# Accessing Juno thru Thunderbird



## Bartender (Jun 10, 2005)

This is going to be one of those posts that gets zero responses unless I really luck out.
We've been using Juno 5 since 1998. DSL is unavailable in our valley. We're paying almost nothing for Juno, otherwise I'd go to PeoplePC or some such.

Anyway, on our Ubuntu Linux PC I was able to set up Evolution to send and receive e-mail thru the Juno servers. I never had to enter any info about ports, and unclicked the "use secure settings" stuff. It works just fine.

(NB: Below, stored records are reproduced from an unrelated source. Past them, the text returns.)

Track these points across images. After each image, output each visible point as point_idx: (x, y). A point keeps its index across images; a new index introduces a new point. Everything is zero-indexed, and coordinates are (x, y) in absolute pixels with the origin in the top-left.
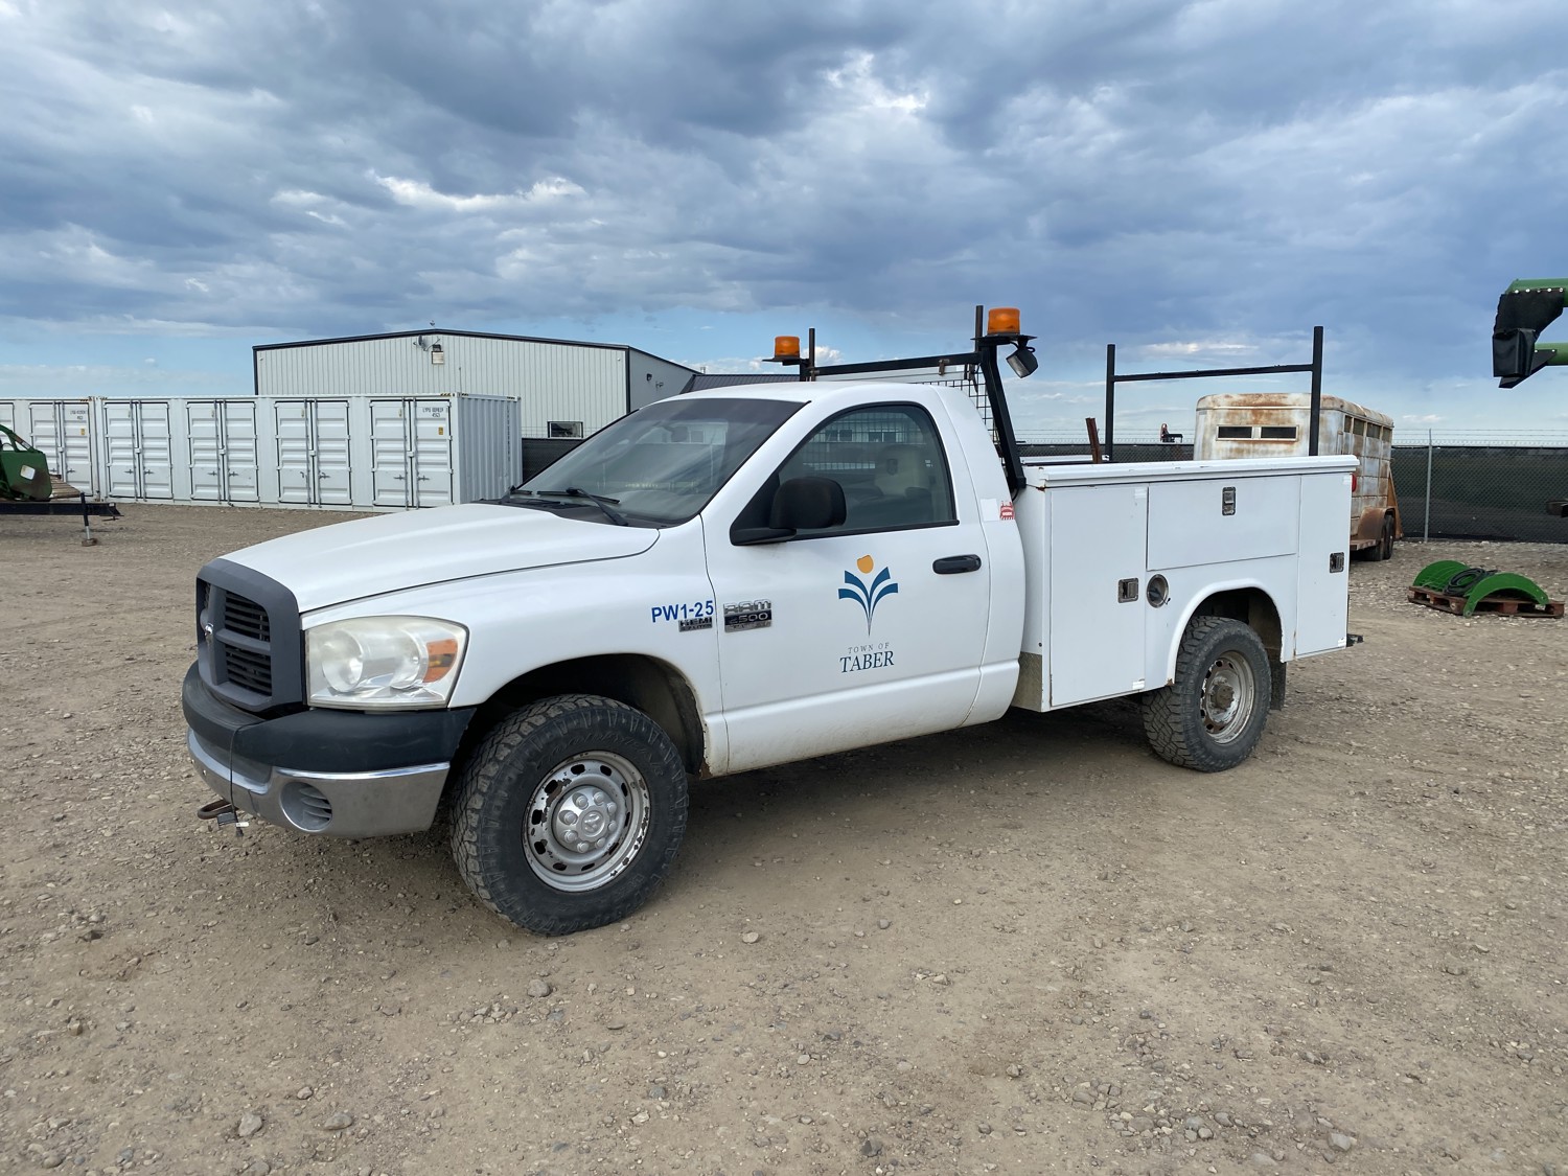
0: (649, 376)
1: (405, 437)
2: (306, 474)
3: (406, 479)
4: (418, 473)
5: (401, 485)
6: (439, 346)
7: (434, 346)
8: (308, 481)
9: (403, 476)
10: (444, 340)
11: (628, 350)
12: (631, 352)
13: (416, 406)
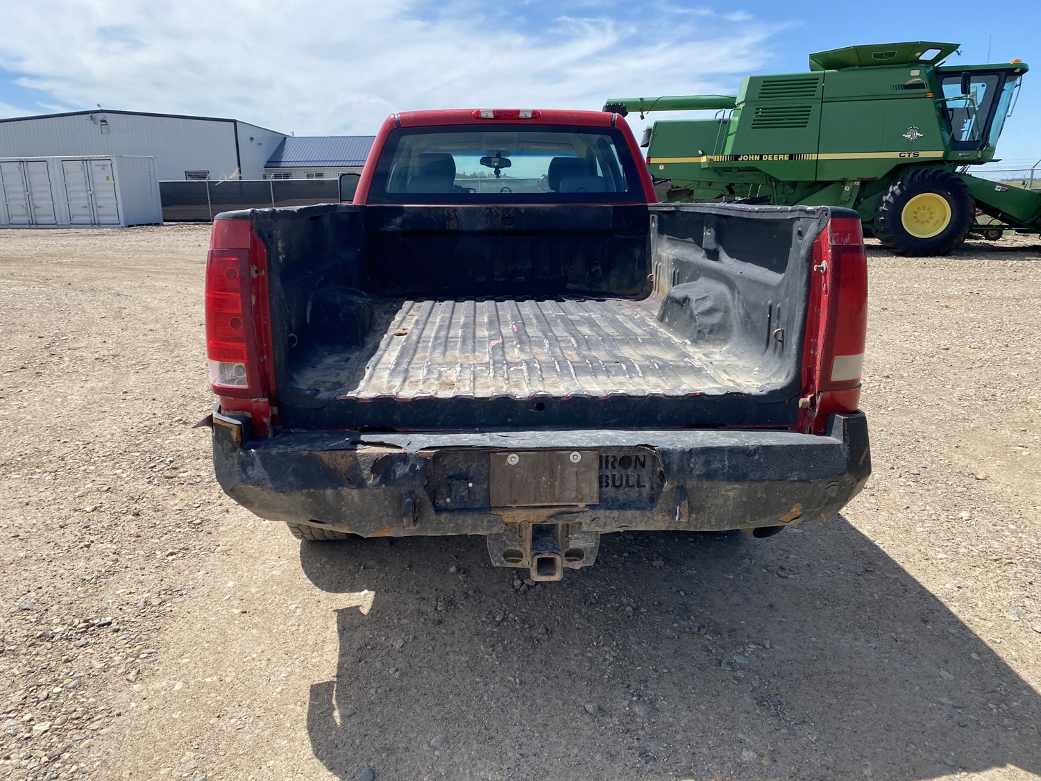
0: (252, 139)
1: (86, 182)
2: (25, 206)
3: (89, 208)
4: (96, 204)
5: (86, 211)
6: (105, 121)
7: (102, 121)
8: (27, 211)
9: (87, 205)
10: (108, 117)
11: (235, 121)
12: (237, 123)
13: (90, 163)
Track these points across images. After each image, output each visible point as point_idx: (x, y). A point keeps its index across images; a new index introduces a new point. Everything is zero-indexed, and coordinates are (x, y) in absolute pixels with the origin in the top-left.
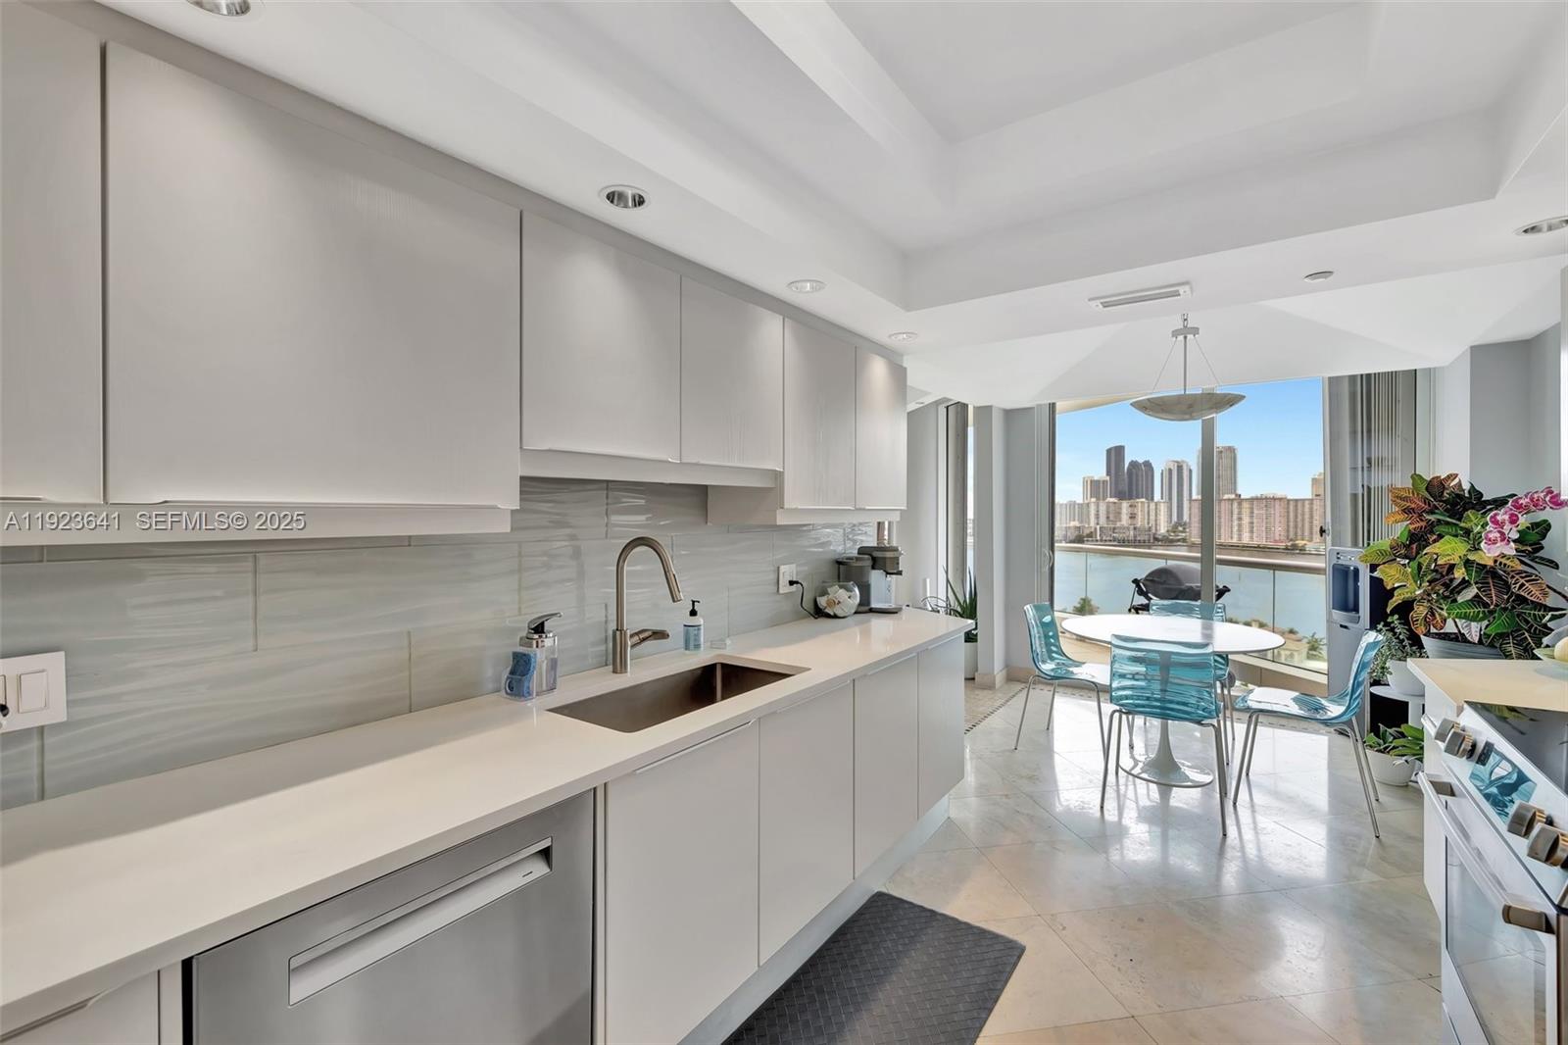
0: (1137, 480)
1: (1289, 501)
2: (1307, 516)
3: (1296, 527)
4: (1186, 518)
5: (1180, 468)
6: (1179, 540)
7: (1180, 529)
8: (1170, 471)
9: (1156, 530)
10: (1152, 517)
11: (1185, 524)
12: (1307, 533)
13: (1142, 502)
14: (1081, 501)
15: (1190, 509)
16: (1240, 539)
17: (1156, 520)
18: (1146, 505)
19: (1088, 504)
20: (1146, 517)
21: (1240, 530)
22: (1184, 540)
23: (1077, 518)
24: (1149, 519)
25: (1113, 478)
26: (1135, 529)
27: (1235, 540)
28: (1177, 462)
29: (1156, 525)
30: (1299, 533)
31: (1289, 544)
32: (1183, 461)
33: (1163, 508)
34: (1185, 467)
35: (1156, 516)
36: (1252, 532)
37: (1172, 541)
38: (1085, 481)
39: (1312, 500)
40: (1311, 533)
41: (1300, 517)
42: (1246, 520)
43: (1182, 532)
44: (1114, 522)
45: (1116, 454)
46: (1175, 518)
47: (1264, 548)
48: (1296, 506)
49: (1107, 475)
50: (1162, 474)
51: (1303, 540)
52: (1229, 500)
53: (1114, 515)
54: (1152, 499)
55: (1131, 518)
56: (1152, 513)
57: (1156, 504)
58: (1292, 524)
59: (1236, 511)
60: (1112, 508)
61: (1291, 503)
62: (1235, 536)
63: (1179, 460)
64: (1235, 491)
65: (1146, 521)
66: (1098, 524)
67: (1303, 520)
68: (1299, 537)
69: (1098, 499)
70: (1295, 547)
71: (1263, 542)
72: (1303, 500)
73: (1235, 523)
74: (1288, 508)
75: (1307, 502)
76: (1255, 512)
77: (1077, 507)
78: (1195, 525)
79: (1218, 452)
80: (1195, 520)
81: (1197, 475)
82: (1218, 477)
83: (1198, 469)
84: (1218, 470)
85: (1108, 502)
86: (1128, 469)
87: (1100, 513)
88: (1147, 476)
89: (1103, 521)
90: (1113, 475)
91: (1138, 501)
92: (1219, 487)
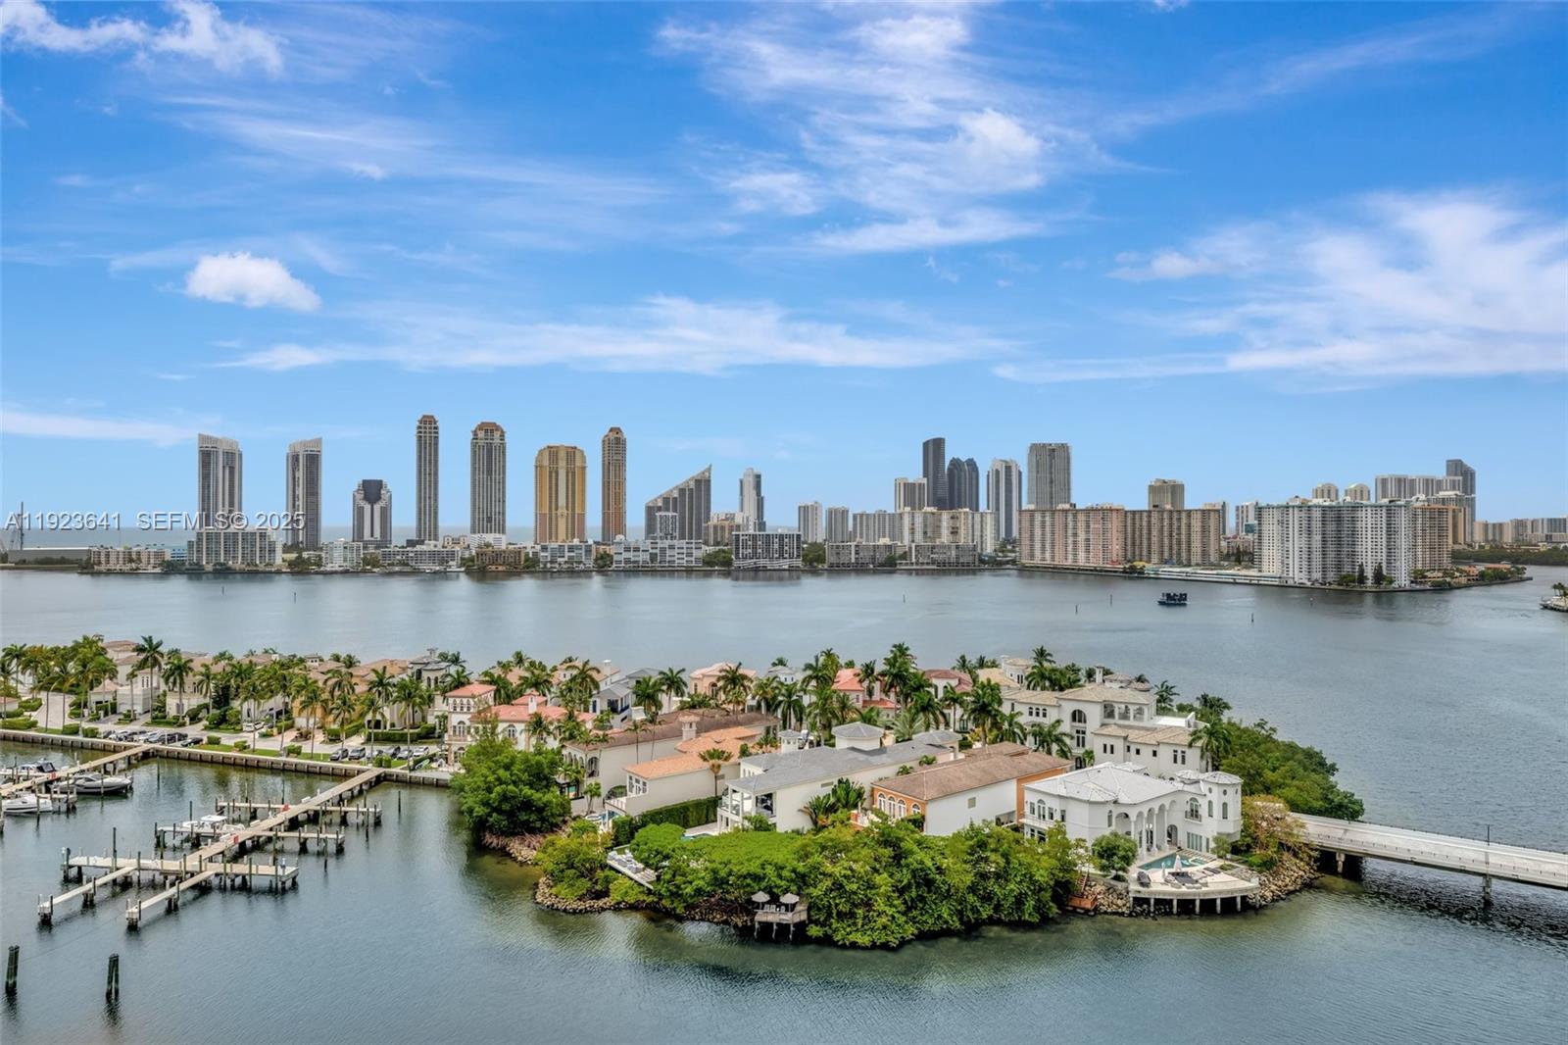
0: (960, 484)
1: (1126, 512)
2: (1145, 531)
3: (1134, 544)
4: (1015, 533)
5: (1008, 469)
6: (1007, 562)
7: (1009, 547)
8: (997, 472)
9: (982, 549)
10: (977, 533)
11: (1014, 541)
12: (1145, 553)
13: (964, 513)
14: (893, 512)
15: (1020, 523)
16: (1075, 560)
17: (982, 536)
18: (970, 517)
19: (901, 515)
20: (970, 529)
21: (1075, 549)
22: (1014, 562)
23: (887, 535)
24: (973, 535)
25: (931, 480)
26: (957, 547)
27: (1069, 562)
28: (1006, 462)
29: (982, 543)
30: (1137, 553)
31: (1127, 566)
32: (1012, 461)
33: (989, 521)
34: (1014, 470)
35: (982, 531)
36: (1088, 551)
37: (1000, 563)
38: (897, 485)
39: (1150, 512)
40: (1149, 552)
41: (1137, 533)
42: (1082, 536)
43: (1013, 551)
44: (933, 539)
45: (934, 449)
46: (1003, 534)
47: (1101, 571)
48: (1134, 519)
49: (924, 476)
50: (988, 476)
51: (1141, 560)
52: (1063, 510)
53: (932, 529)
54: (977, 510)
55: (952, 533)
56: (977, 527)
57: (982, 515)
58: (1129, 542)
59: (1071, 525)
60: (930, 519)
61: (1129, 514)
62: (1070, 557)
63: (1008, 460)
64: (1069, 497)
65: (970, 538)
66: (913, 541)
67: (1141, 536)
68: (1137, 558)
69: (913, 508)
70: (1133, 569)
71: (1100, 564)
72: (1141, 512)
73: (1070, 540)
74: (1126, 522)
75: (1145, 514)
76: (1092, 526)
77: (887, 517)
78: (1026, 542)
79: (1050, 450)
80: (1026, 535)
81: (1029, 480)
82: (1051, 482)
83: (1030, 471)
84: (1051, 473)
85: (925, 513)
86: (949, 469)
87: (916, 525)
88: (971, 479)
89: (919, 537)
90: (931, 476)
91: (960, 510)
92: (1051, 494)
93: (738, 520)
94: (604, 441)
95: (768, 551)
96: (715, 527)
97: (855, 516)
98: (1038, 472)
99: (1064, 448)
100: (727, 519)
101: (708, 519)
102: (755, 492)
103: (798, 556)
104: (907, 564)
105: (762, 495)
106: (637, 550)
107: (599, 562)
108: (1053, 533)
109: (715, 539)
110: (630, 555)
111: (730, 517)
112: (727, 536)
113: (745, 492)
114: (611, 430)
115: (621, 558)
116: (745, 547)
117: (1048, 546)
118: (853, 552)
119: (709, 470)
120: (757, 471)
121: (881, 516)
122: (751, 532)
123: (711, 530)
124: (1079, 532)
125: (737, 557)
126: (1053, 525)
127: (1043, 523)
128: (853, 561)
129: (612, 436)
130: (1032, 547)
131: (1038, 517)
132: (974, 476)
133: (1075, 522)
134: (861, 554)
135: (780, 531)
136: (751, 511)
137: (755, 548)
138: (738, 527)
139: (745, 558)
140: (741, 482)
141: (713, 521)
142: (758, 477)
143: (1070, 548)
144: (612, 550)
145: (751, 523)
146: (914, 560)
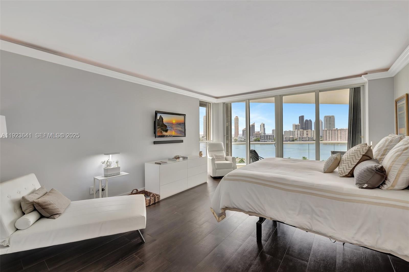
0: (308, 125)
11: (321, 136)
14: (293, 131)
15: (323, 132)
17: (314, 135)
20: (311, 134)
23: (291, 135)
26: (308, 138)
29: (314, 137)
36: (341, 138)
38: (293, 125)
43: (321, 139)
44: (302, 136)
49: (299, 123)
50: (314, 123)
52: (334, 130)
53: (302, 134)
54: (312, 130)
55: (307, 135)
64: (335, 127)
65: (311, 136)
69: (297, 130)
73: (336, 136)
76: (342, 133)
77: (291, 132)
78: (325, 137)
79: (329, 117)
80: (325, 135)
81: (324, 123)
82: (330, 124)
83: (324, 122)
84: (330, 122)
85: (300, 131)
86: (305, 122)
87: (298, 133)
88: (310, 124)
89: (299, 136)
90: (301, 123)
91: (309, 130)
92: (330, 126)
93: (260, 132)
94: (235, 119)
95: (267, 138)
96: (256, 134)
97: (284, 132)
98: (326, 122)
99: (333, 116)
100: (258, 132)
101: (254, 132)
102: (263, 127)
103: (273, 139)
104: (297, 141)
105: (265, 128)
106: (242, 138)
107: (235, 140)
108: (332, 134)
109: (256, 136)
110: (241, 139)
111: (259, 132)
112: (258, 135)
113: (261, 127)
114: (236, 117)
115: (239, 140)
116: (262, 138)
117: (330, 137)
118: (285, 139)
119: (254, 123)
120: (264, 123)
121: (290, 131)
122: (263, 135)
123: (255, 135)
124: (338, 134)
125: (261, 140)
126: (332, 133)
127: (329, 133)
128: (285, 140)
129: (236, 118)
130: (326, 138)
131: (328, 131)
132: (311, 123)
133: (337, 132)
134: (287, 139)
135: (269, 135)
136: (262, 131)
137: (264, 138)
138: (260, 134)
139: (262, 140)
140: (261, 125)
141: (255, 133)
142: (264, 124)
143: (336, 138)
144: (237, 138)
145: (263, 133)
146: (298, 140)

Back on our Windows PC, I installed Thunderbird to see if it would work with Juno. I've gone back and forth with several Juno techies, and posted on MozillaZine, but can't quite seem to get there. TB receives mail but can't send. I get a message saying "Locating authsmtp.juno.com", then "Connecting to authsmtp.juno.com", but then I get an error message saying the servers refused the connection. The Juno techies have said to use Port 25, then 587. They said to use TLS, then another one said SSL. Does anyone know the settings for using TB with Juno?


----------



## whardman (Jun 28, 2006)

Try using "smtp.juno.com". When I google "juno mail servers" I get pop.juno.com and smtp.juno.com. I haven't seen authsmtp.juno.com. There also, should not be any authentication, and the default port is 25.


----------



## ebackhus (Apr 21, 2005)

Zactly right!

pop.juno.com would be the server you connect to to download your e-mail messages. smtp.juno.com is the server you connect to in order to send e-mail messages. Unless they use some very specific settings you shouldn't need to change any defaults for ports. SSL shouldn't even be a part of this...


----------